La educación y el acceso a la cultura son derechos fundamentales de los ciudadanos. Una y otra conforman la cosmovisión de una persona, la perspectiva que tiene de su lugar en el mundo, su responsabilidad social, y sus horizontes de progreso y de vida.
Sin embargo, los rezagos estructurales a superar por las naciones para garantizar que la totalidad de las personas estén en posibilidad de contar con servicios educativos y acceso a la cultura son numerosas. Ante esta condición, los gobiernos —por medio de políticas públicas y otras estrategias como las que derivan de la fiscalización superior— han tenido que resolver y prever escenarios diversos, como el caso de la educación superior en el que se profundiza la cobertura, absorción y egreso escolar.
En regiones como América Latina, los indicadores de educación y acceso a la cultura están correlacionados con las proyecciones de desarrollo y el sostenimiento de temas sociales. En el caso de la educación superior, pese a que entre 2015 y 2020 una cantidad aproximada de 17 millones de estudiantes se integraron a la educación superior, la expansión se presentó de forma desigual. Por ejemplo, en el sector rural aumentó de manera marginal entre 2015 y 2020.
La relevancia de la educación y el acceso a la cultura, los gobiernos de América Latina han buscado de revertir la situación, apostando por mayor inversión en ambos rubros.
Los beneficios son variados, aunque los más importantes están vinculados con la formación propia de la persona. Como lo escribió Juan José Arreola en su Confabulario (de quien, por cierto, se celebra hoy su natalicio), “la exposición a conocer que hay más cosas en el mundo, incluso más allá del propio contexto individual”. Eso permite la educación y las políticas para garantizar el acceso a la cultura. Son una apuesta reivindicatoria del humanismo en favor de la construcción de la persona para resolver mejor los problemas colectivos a los que se enfrentan nuestras sociedades.

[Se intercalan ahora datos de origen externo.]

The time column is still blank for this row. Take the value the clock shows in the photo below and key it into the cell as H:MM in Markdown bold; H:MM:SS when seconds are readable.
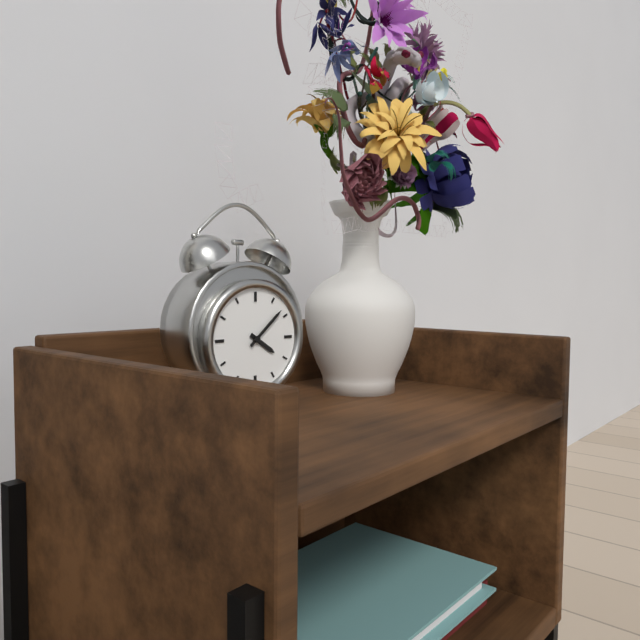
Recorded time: **4:08**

En este contexto, el 22 de septiembre se celebra un aniversario más de la inauguración de la Universidad Nacional de México (1910), y con ello el recordatorio de uno de los principales proyectos educativos y culturales de México. La fecha es un buen aliciente para reflexionar acerca de cómo lograr que los espacios educativos y culturales estén al alcance de cada vez más personas. El caso de la UNAM es especialmente interesante porque desde su modelo de Universidad Nacioanl a lo largo de su vida institucional se ha colocado como un motor de desarrollo, formadora de profesionales capaces e íntegros, seres humanos y ciudadanos comprometidos con su entorno, como pocas instituciones educativas del continente.
Ahora bien, las grandes metas a las que aportan las instituciones de educación superior, deben estar acompañadas por la participación de la sociedad y del resto de las instituciones del Estado. Es decir, su objetivo requiere de la colaboración y participación de múltiples actores. Justo ahí, destaca el rol de las organizaciones públicas dedicadas a los procesos de rendición de cuentas —como el caso de la Auditoría Superior de la Federación— que aportar con evidencia a través de sus resultados valor y beneficio a la mejora permanente de los procesos y servicios finales para una mejor educación y acceso a la cultura.
En ese sentido se desarrolló el pasado 10 de septiembre la capacitación de la ASF a funcionarios de la Asociación Mexicana de órganos de Control y Vigilancia en Instituciones de Educación Superior A.C., en la que se expuso el tema de “Fiscalización Superior a Instituciones de Educación Superior”. Reiteradamente se destacó que la aportación de la educación superior requiere protegerse. Y en ese marco, las actividades de fiscalización son fundamentales para lograr ese propósito.